Dallas Willard was telling me this morning how few Christians actually allow (or possibly want) Jesus to teach them how to do life. We’ve got all these well-meaning Christians turning to Oprah or Dr. Phil or Foucault or Sartre (if you can believe it) for a way to guide their lives. We tend to ignore, when it comes down to it, the very person our faith tells us lived life to the fullest.
We like to say, in Evangelical circles, that the Gospel will change our lives and people will be attracted to that change. We believe that people will see that we are somehow different and want whatever it is that makes us so. But then we go out and start talking to people about how sinful and terrible they are, how they’ve got to change or else, turn or burn, and whatnot. Then we wonder, how come no one listens to me?
Our system is perfectly designed to to yield these results.
Jesus, on the other hand, had, one at least two occasions, thousands of people chase him down around the Sea of Galilee, sit and listen to him for so long they couldn’t be sent home for food for fear they may faint along the way (Mk 6:30-44; 8:1-13). I don’t know about you, but I start to get a little grumpy and unsettled when I miss lunch. So what was it about Jesus that people simply forgot about their need for dinner? They weren’t taking Jesus’ class for credit; there would be no penalty for getting up and walking home before he finished talking; these weren’t mandatory meetings. Rather, something about Jesus naturally compelled them to stay.

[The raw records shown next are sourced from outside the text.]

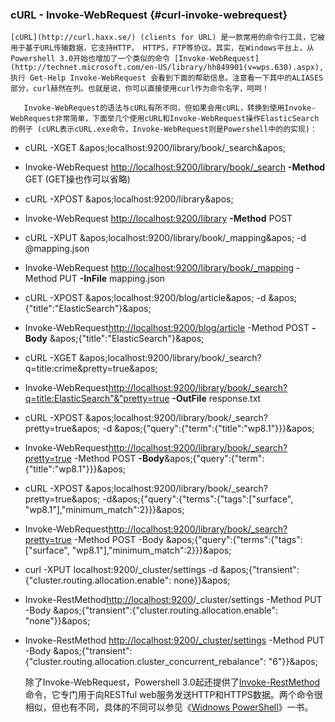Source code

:### cURL - Invoke-WebRequest {#curl-invoke-webrequest}

    [cURL](http://curl.haxx.se/) (clients for URL) 是一款常用的命令行工具，它被用于基于URL传输数据，它支持HTTP， HTTPS，FTP等协议。其实，在Windows平台上，从Powershell 3.0开始也增加了一个类似的命令 [Invoke-WebRequest](http://technet.microsoft.com/en-US/library/hh849901(v=wps.630).aspx), 执行 Get-Help Invoke-WebRequest 会看到下面的帮助信息。注意看一下其中的ALIASES部分，curl赫然在列。也就是说，你可以直接使用curl作为命令名字，呵呵！

       Invoke-WebRequest的语法与cURL有所不同，但如果会用cURL，转换到使用Invoke-WebRequest非常简单，下面举几个使用cURL和Invoke-WebRequest操作ElasticSearch的例子 (cURL表示cURL.exe命令，Invoke-WebRequest则是Powershell中的的实现)：

*   cURL -XGET &amp;apos;localhost:9200/library/book/_search&amp;apos;
*   Invoke-WebRequest [http://localhost:9200/library/book/_search](http://localhost:9200/library/book/_search) **-Method** GET (GET操也作可以省略)
*   cURL -XPOST &amp;apos;localhost:9200/library&amp;apos;
*   Invoke-WebRequest [http://localhost:9200/library](http://localhost:9200/library) **-Method** POST
*   cURL -XPUT &amp;apos;localhost:9200/library/book/_mapping&amp;apos; -d @mapping.json
*   Invoke-WebRequest [http://localhost:9200/library/book/_mapping](http://localhost:9200/library/book/_mapping) -Method PUT **-InFile** mapping.json
*   cURL -XPOST &amp;apos;localhost:9200/blog/article&amp;apos; -d &amp;apos;{&quot;title&quot;:&quot;ElasticSearch&quot;}&amp;apos;
*   Invoke-WebRequest[http://localhost:9200/blog/article](http://localhost:9200/blog/article) -Method POST **-Body** &amp;apos;{&quot;title&quot;:&quot;ElasticSearch&quot;}&amp;apos;
*   cURL -XGET &amp;apos;localhost:9200/library/book/_search?q=title:crime&amp;pretty=true&amp;apos;
*   Invoke-WebRequest[http://localhost:9200/library/book/_search?q=title:ElasticSearch&quot;&amp;&quot;pretty=true](http://localhost:9200/library/book/_search?q=title:ElasticSearch'&'pretty=true-OutFile) **-OutFile** response.txt
*   cURL -XPOST &amp;apos;localhost:9200/library/book/_search?pretty=true&amp;apos; -d &amp;apos;{&quot;query&quot;:{&quot;term&quot;:{&quot;title&quot;:&quot;wp8.1&quot;}}}&amp;apos;
*   Invoke-WebRequest[http://localhost:9200/library/book/_search?pretty=true](http://localhost:9200/library/book/_search?q=title:ElasticSearch'&'pretty=true-OutFile) -Method POST **-Body**&amp;apos;{&quot;query&quot;:{&quot;term&quot;:{&quot;title&quot;:&quot;wp8.1&quot;}}}&amp;apos;
*   cURL -XPOST &amp;apos;localhost:9200/library/book/_search?pretty=true&amp;apos; -d&amp;apos;{&quot;query&quot;:{&quot;terms&quot;:{&quot;tags&quot;:[&quot;surface&quot;, &quot;wp8.1&quot;],&quot;minimum_match&quot;:2}}}&amp;apos;
*   Invoke-WebRequest[http://localhost:9200/library/book/_search?pretty=true](http://localhost:9200/library/book/_search?pretty=true) -Method POST -Body &amp;apos;{&quot;query&quot;:{&quot;terms&quot;:{&quot;tags&quot;:[&quot;surface&quot;, &quot;wp8.1&quot;],&quot;minimum_match&quot;:2}}}&amp;apos;
*   curl -XPUT localhost:9200/_cluster/settings -d &amp;apos;{&quot;transient&quot;:{&quot;cluster.routing.allocation.enable&quot;: none}}&amp;apos;
*   Invoke-RestMethod[http://localhost:9200](http://localhost:9200/library/book/_search?pretty=true)/_cluster/settings -Method PUT -Body &amp;apos;{&quot;transient&quot;:{&quot;cluster.routing.allocation.enable&quot;: &quot;none&quot;}}&amp;apos;
*   Invoke-RestMethod [http://localhost:9200/_cluster/settings](http://localhost:9200/_cluster/settings) -Method PUT -Body &amp;apos;{&quot;transient&quot;:{&quot;cluster.routing.allocation.cluster_concurrent_rebalance&quot;: &quot;6&quot;}}&amp;apos;

       除了Invoke-WebRequest，Powershell 3.0起还提供了[Invoke-RestMethod](http://technet.microsoft.com/en-us/library/hh849971.aspx) 命令，它专门用于向RESTful web服务发送HTTP和HTTPS数据。两个命令很相似，但也有不同，具体的不同可以参见《[Widnows PowerShell](http://books.google.com/books?id=Zx6-J2wQB0oC&pg=PA167&lpg=PA167&dq=invoke-restmethod+and+invoke-webrequest&source=bl&ots=Zr38M468bK&sig=1KVEnGoQGp4u6352f_iI5Hru3ns&hl=en&sa=X&ei=kS0VU_qEGdTmoATQp4KYAQ&ved=0CGMQ6AEwCQ)》一书。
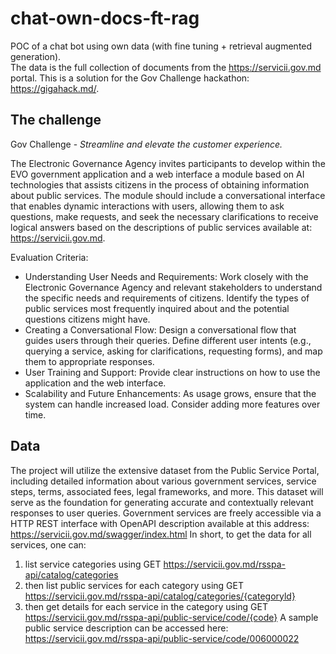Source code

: # chat-own-docs-ft-rag
POC of a chat bot using own data (with fine tuning + retrieval augmented generation).   
The data is the full collection of documents from the https://servicii.gov.md portal.
This is a solution for the Gov Challenge hackathon: https://gigahack.md/.

## The challenge
Gov Challenge - *Streamline and elevate the customer experience.*

The Electronic Governance Agency invites participants to develop within the EVO government application and a web 
interface a module based on AI technologies that assists citizens in the process of obtaining information about public 
services. The module should include a conversational interface that enables dynamic interactions with users, allowing 
them to ask questions, make requests, and seek the necessary clarifications to receive logical answers based on the 
descriptions of public services available at: https://servicii.gov.md.

Evaluation Criteria:
* Understanding User Needs and Requirements: Work closely with the Electronic Governance Agency and relevant stakeholders to understand the specific needs and requirements of citizens. Identify the types of public services most frequently inquired about and the potential questions citizens might have.
* Creating a Conversational Flow: Design a conversational flow that guides users through their queries. Define different user intents (e.g., querying a service, asking for clarifications, requesting forms), and map them to appropriate responses.
* User Training and Support: Provide clear instructions on how to use the application and the web interface.
* Scalability and Future Enhancements: As usage grows, ensure that the system can handle increased load. Consider adding more features over time.

## Data
The project will utilize the extensive dataset from the Public Service Portal, including detailed information about 
various government services, service steps, terms, associated fees, legal frameworks, and more. 
This dataset will serve as the foundation for generating accurate and contextually relevant responses to user queries.
Government services are freely accessible via a HTTP REST interface with OpenAPI description available at this address: 
https://servicii.gov.md/swagger/index.html
In short, to get the data for all services, one can:
1) list service categories using GET https://servicii.gov.md/rsspa-api/catalog/categories
2) then list public services for each category using GET
https://servicii.gov.md/rsspa-api/catalog/categories/{categoryld}
3) then get details for each service in the category using GET
https://servicii.gov.md/rsspa-api/public-service/code/{code}
A sample public service description can be accessed here:
https://servicii.gov.md/rsspa-api/public-service/code/006000022
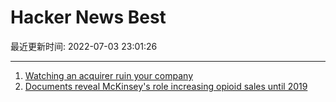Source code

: # Hacker News Best

最近更新时间: 2022-07-03 23:01:26

--- 
1. [Watching an acquirer ruin your company](https://startupwin.kelsus.com/p/watching-an-acquirer-ruin-your-company) 
2. [Documents reveal McKinsey's role increasing opioid sales until 2019](https://www.axios.com/2022/07/01/mckinsey-opioid-documents)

So the question is this: Is that your Jesus? Is that the kind of person you’re becoming? Get a little less personal, perhaps: Have you ever met anyone like this? Have you ever encountered anyone about whom you thought, “I simply cannot leave this person; I must have this?”
My encouragement is just this: Read the gospels. Allow yourself to dream that this is real. Allow your heart to leap after the possibility that this could be you, too.